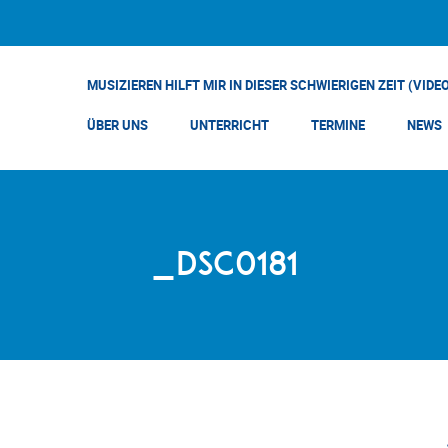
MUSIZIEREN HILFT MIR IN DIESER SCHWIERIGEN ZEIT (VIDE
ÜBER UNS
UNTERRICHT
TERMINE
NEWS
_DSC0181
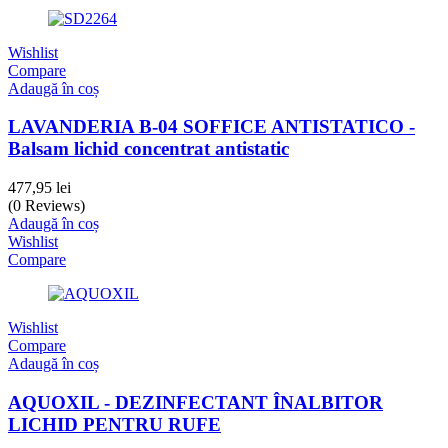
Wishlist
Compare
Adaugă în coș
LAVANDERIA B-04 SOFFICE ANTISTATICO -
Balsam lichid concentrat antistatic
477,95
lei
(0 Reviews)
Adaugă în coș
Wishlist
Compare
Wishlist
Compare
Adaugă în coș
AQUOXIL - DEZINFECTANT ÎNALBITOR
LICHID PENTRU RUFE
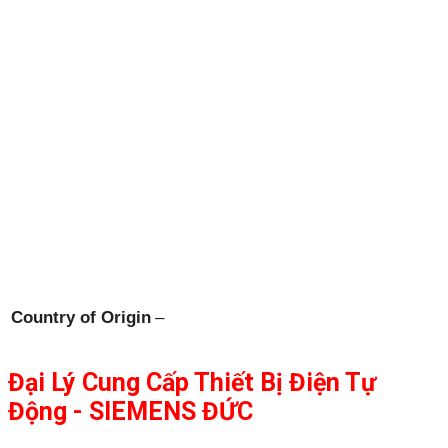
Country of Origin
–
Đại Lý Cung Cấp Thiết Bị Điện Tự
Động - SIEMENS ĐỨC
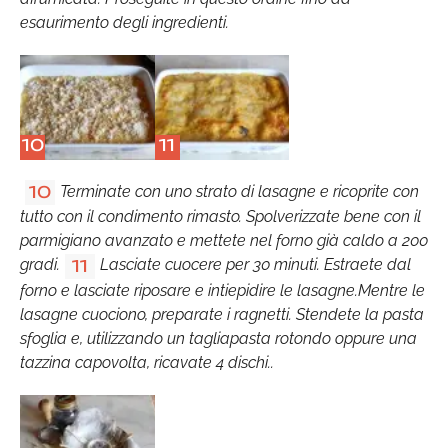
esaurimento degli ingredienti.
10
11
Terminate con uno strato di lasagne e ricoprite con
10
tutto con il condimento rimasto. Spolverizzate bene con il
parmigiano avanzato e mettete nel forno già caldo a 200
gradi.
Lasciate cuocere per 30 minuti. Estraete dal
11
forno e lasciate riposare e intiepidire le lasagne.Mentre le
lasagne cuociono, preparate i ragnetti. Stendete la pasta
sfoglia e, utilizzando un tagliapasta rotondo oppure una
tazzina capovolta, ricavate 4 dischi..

--

_Task requirements_.
State how many lines of the records above contain "forno", with no words besides the number.

_Exercise result_.
2